Roger lifted his head off the table and blinked at her incredulously. “Shall you look for her?” he said. “If this—if it’s all true—then we have to find her, don’t we? If she’s going back to be burned alive? Of course you have to find her,” he burst out. “How could you consider anything else?”
“And if I do find her?” she replied. She placed a slender hand on the grubby chart and raised her eyes to his. “What happens to you?” she asked softly.
If Geilie Duncan returns to the past, she will bear the child who is Roger’s ancestor—and she will die in a barrel of pitch, burned as a witch. If she does not go back through the stones, presumably she will be saved from a ghastly death … but what then of her child … and of Roger?
Reeling from the shocks of the day, Roger is staggered by this final, personal revelation. Still, he decides that they must find the woman known as Geillis Duncan— find her, talk to her, and—perhaps—prevent her return to a deadly past.

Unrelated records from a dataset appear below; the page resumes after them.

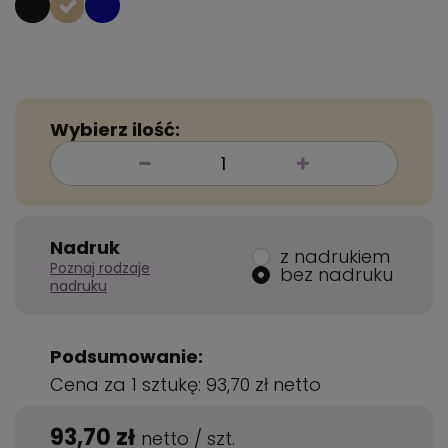
Wybierz ilość:
Nadruk
z nadrukiem
Poznaj rodzaje
bez nadruku
nadruku
Podsumowanie:
Cena za 1 sztukę:
93,70 zł
netto
93,70 zł
netto
/
szt.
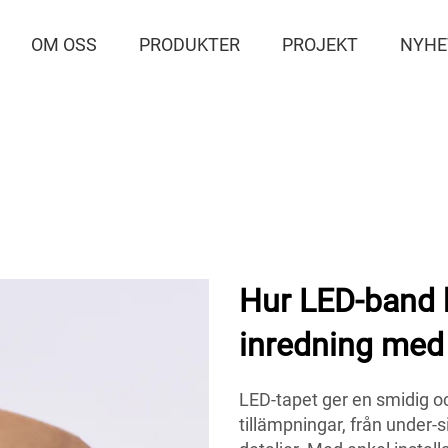
OM OSS
PRODUKTER
PROJEKT
NYHE
Hur LED-band k
inredning med
LED-tapet ger en smidig oc
tillämpningar, från under-s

Accompanied by a reluctant and suspicious Brianna, Roger sets out to help Claire find Geillis Duncan—known in this time as Gillian Edgars. As they search out the trail of the mysterious witch whose green eyes look mockingly out of Roger’s mirror each day, he realizes Claire’s stake in the matter: not just a feeling of obligation toward Geillis Duncan, who saved her life in the past. Geillis/Gillian is the only real proof of the truth of Claire’s story—for seeing someone actually disappear through the standing stones would convince even Brianna.

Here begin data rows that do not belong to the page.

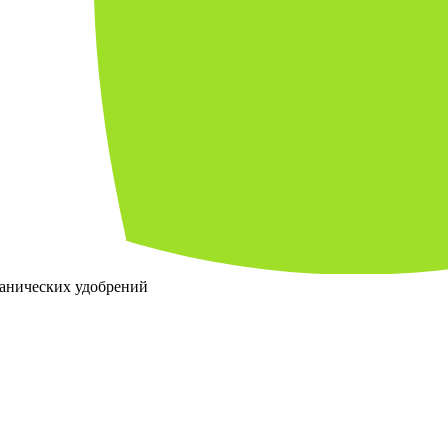
ганических удобрений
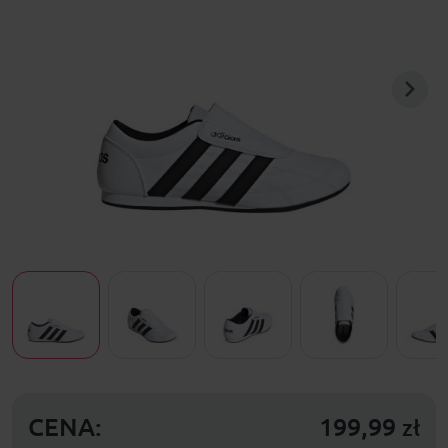
CENA:
199,99
zł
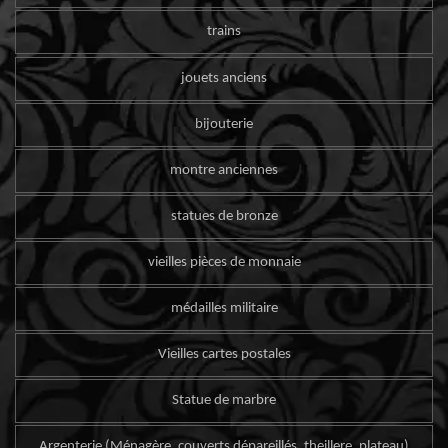
trains
jouets anciens
bijouterie
montre anciennes
statues de bronze
vieilles pièces de monnaie
médailles militaire
Vieilles cartes postales
Statue de marbre
Argenterie (Ménagère, couverts dépareillés, theillere, plateau)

Roger and Brianna find Gillian’s husband, Greg Edgars, but too late—Gillian has left home a week before, and no one knows where she is. With her friends, the Scottish Nationalists and neo-Jacobites, Greg gloomily suggests; his wife’s obsession with Scotland’s past has led her away from home before.
Claire has traced the missing woman to a local school, where she finds Gillian’s
notebooks—a mixture of raving lunacy and reasoned logic.

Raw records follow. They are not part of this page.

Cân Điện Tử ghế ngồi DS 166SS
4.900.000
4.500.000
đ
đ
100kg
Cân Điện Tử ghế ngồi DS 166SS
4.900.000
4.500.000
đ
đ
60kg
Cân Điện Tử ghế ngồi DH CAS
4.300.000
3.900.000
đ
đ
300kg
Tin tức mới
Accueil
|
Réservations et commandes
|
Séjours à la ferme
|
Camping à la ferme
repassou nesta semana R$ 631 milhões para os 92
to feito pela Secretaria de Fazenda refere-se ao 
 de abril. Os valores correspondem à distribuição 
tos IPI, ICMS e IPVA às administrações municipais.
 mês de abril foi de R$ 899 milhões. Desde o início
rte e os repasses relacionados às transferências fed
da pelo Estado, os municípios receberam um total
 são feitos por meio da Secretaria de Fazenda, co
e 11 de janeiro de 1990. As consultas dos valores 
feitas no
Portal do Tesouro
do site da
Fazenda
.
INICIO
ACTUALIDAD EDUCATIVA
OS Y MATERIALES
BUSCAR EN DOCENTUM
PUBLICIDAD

The notebook suggests what Claire has suspected; that the door to the past stands widest open on the ancient feasts of sun and fire—and one such feast is hard upon them; it is Beltane, the date upon which Claire herself disappeared in 1946.
Going to the sinister hill of Craigh na Dun at night, they find Gillian/Geillis’s car, but no sign of the woman. Climbing the hill to the circle of standing stones, Roger smells petrol—and a sudden whiff of fire illuminates the circle. Gillian Edgars has lured her husband to the hill, and in the belief that a blood sacrifice will open the door to the past, has killed him and set fire to the body.
He pushed past Brianna, focused only on the tall, slim girl before him, and the image of a face that mirrored his own. She saw him coming, turned and ran like the wind for the cleft stone at the end of the circle. She had a knapsack of rough canvas, slung over one shoulder; he heard her grunt as it swung heavily and struck her in the side.
She paused for an instant, hand outstretched to the rock, and looked back. He could have sworn that her eyes rested on him, met his own and held them, beyond the barrier of the fire’s blaze. He opened his mouth in a wordless shout. She whirled then, light as a dancing spark, and vanished in the cleft of the rock.
At once, Roger is struck by a wave of noise and chaos like nothing he has ever experienced. Dazed, blinded, deafened, he is crawling toward the cleft himself when Brianna succeeds in rousing him. Deeply shaken by the experience, he is unhurt. But where is Claire?
Knocked unconscious by the shock wave of Gillian Edgars’s passage through the stones, Claire lies in the grass of Craigh na Dun. Roger and Brianna get her back to the manse, where she slowly regains consciousness, to meet her daughter’s questions.